Exercise passage:
In 1903, students at the University of Munich gave a performance of Arthur Schnitzler’s newly published Reigen (which translates as a ‘round dance’), a play interrogating the class structure of fin-de-siècle Vienna through a tag-team sequence of sexual encounters between members of its society.
In this play, each character forms a link in a chain—prostitute meets soldier, soldier meets parlour-maid, parlour-maid meets young gentleman – so that eventually even a count is implicated in the debauchery, laid bare (in multiple ways) by that great equaliser, a sexual appetite. As hierarchies began to dissolve in Schnitzer’s play, so did the reputations of those student actors, who were expelled from their studies by Germany’s culture minister. That’s just the beginning of the history of a play which became bound up in Austro-Hungarian politics like no other: demonised by anti-Semitic nationalists, blasted in the Viennese parliament and then banned as pornography, disappearing from the European stage until 1982 (sixty years after its last performance).
Cut to 2017 and The Oxford German Play, led by director Louise Mayer-Jacquelin, have attempted to add a fresh chapter to that history. They’ve done so by bringing a reflexivity to the text which was barely present in the original, and are highly successful in showcasing it both as historical rarity and relevant postmodern discourse.
The innovations are apparent even on first entering the studio. The set comprises an array of furniture under white sheets, as if in storage. In the centre is a costume rack: it is around this rack that the actors – playing actors – first assemble, dressed in black and talking amongst themselves. Then they draws lots from a hat in order to assign parts, remiscent of Max Gill’s London production in February of this year (although that production was truly random: this one is not).

Directions: Pick up the review of the Oxford German Play's production of Schnitzler's Reigen after its final sentence and continue it.

Dataset entries:
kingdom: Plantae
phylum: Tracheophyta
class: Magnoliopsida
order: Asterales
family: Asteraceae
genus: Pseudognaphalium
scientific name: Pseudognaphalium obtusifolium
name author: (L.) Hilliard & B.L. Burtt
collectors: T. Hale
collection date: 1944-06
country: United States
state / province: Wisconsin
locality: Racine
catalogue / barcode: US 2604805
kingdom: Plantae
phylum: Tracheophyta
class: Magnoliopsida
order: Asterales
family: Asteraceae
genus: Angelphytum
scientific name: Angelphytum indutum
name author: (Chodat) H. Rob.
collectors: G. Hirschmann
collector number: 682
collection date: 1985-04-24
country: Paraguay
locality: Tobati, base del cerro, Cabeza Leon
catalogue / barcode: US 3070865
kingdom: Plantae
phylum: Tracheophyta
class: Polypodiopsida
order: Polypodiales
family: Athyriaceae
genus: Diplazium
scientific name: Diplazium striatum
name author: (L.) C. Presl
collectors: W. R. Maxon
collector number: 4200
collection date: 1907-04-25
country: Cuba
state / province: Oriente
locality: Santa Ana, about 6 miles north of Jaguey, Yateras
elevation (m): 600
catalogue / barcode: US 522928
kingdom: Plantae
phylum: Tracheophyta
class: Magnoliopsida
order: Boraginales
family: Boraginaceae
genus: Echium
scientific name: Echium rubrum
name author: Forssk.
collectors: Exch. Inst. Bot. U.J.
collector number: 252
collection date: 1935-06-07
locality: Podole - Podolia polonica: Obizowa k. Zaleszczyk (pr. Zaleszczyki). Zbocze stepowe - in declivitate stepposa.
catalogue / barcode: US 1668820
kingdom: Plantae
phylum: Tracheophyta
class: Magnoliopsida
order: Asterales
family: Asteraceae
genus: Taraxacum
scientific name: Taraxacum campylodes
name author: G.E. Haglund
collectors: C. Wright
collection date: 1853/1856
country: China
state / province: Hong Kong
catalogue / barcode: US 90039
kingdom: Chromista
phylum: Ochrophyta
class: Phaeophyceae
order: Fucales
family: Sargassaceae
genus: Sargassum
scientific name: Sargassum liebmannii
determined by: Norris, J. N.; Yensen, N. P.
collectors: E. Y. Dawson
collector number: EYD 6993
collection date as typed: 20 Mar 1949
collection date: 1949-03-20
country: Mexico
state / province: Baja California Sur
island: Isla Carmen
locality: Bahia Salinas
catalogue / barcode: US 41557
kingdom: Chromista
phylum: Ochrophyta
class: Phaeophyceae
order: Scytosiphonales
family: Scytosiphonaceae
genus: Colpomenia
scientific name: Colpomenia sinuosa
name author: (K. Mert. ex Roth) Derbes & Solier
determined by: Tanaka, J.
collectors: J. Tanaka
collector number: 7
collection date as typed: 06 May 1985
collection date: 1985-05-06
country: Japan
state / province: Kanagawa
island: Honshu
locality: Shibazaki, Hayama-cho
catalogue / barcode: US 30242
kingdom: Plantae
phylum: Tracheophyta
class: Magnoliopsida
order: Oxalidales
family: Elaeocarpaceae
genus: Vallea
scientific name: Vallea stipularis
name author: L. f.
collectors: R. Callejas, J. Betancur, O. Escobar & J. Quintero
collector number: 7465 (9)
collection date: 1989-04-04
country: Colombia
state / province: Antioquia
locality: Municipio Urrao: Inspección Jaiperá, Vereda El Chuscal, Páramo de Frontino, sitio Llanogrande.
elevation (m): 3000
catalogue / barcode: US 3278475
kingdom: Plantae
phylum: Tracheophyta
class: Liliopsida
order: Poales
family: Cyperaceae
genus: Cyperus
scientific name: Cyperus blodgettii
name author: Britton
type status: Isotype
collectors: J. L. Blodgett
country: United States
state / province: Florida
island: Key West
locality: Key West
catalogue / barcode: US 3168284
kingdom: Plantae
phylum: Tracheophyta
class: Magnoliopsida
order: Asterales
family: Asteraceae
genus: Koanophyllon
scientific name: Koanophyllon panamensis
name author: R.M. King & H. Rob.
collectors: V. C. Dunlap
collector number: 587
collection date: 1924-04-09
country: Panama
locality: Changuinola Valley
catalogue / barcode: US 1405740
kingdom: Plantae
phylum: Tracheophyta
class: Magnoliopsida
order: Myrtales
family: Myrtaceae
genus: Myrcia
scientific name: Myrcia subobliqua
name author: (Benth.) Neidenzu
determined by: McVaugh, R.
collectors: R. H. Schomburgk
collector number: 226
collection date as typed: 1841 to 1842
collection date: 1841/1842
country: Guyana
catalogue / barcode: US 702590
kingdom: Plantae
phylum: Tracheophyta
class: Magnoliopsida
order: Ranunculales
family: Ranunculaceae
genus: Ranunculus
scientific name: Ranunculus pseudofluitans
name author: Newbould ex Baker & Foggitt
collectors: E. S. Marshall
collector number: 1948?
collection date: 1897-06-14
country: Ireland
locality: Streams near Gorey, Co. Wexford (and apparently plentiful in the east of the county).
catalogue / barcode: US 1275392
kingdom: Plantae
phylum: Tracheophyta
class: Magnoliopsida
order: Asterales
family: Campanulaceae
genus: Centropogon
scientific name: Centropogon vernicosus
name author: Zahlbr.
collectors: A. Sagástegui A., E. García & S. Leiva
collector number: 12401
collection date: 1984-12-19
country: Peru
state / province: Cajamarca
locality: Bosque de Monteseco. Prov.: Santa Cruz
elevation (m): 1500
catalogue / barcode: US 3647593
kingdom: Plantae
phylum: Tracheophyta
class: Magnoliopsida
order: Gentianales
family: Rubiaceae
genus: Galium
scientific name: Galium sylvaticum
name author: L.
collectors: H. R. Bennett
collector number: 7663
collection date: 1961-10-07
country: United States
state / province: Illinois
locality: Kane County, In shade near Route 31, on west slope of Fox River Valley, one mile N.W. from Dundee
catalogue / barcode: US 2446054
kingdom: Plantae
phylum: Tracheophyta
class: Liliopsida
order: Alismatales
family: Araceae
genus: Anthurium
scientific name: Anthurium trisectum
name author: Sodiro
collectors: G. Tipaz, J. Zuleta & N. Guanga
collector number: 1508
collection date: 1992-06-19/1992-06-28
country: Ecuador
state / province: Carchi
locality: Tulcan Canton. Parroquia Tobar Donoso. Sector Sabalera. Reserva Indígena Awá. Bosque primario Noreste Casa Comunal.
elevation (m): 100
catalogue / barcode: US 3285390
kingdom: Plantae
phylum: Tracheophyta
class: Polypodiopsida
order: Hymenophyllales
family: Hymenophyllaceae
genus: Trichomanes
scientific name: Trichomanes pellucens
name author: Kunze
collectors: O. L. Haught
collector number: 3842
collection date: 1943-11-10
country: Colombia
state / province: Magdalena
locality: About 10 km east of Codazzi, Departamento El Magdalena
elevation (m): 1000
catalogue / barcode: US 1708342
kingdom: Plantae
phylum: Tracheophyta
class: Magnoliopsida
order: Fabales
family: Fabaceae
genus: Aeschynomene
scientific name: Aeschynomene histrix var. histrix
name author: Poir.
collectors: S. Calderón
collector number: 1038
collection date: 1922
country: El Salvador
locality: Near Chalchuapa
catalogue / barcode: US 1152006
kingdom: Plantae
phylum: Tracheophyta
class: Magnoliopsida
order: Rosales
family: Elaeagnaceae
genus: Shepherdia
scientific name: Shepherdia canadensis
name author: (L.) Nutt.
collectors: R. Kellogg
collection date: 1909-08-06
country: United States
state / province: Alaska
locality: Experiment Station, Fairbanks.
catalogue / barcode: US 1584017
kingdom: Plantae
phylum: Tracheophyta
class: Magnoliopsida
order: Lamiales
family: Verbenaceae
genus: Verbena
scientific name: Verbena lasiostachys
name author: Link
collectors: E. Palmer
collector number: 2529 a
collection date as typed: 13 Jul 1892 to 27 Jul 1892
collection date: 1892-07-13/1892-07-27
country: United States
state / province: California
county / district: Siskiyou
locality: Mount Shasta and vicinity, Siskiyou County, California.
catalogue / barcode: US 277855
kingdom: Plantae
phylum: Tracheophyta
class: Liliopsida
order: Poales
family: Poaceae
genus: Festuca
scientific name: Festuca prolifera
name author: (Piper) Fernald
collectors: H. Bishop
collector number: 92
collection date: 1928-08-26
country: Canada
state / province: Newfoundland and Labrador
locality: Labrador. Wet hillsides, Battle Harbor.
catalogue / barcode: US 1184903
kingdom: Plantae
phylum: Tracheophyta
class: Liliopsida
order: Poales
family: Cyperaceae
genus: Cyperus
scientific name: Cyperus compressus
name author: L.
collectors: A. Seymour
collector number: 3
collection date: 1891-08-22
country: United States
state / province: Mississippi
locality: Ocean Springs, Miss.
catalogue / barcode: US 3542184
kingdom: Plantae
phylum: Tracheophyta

Answer for this exercise:
Roles assigned the actors dress, and act. The costuming is troublingly inconsistent: although ostensibly keeping to a fin-de-siècle Viennese setting, the Soldier resembles a U.S. Marine. However Ruth Eichinger, who doubles both as Soldier and Young Wife (calculated to emphasise the play’s feminist current), is superb in her characterisation. Similar praise goes to Philip Schimpf (Parlour Maid and Husband), as well as Steph Spreadborough (Sweet Young Thing): Schnitzer’s dialogue is at its sharpest in the scenes involving these three. The narrative introduction to the fourth scene (during which a cast member reads aloud Schnitzer’s stage directions, which are hurriedly followed by the Gentleman), is a highlight.
Although a few mistakes creep into the acting as the play progresses (there are also hiccups with the subtitling, leaving this monoglot grasping for a phrase-book), the final scene is brilliantly crafted by Mayer-Jacquelin. In another innovation, she has all the characters enter the stage in a movement that is half dance, half orgy. In pairs they partially undress each other, then exit: the discarded clothes remain to form the squalor of the prostitute’s room, which is the setting of the scene proper. Clever.
The whole, with its slick acting and illuminating reflexivity, is a fierce accomplishment. No student expulsions will be required after this production.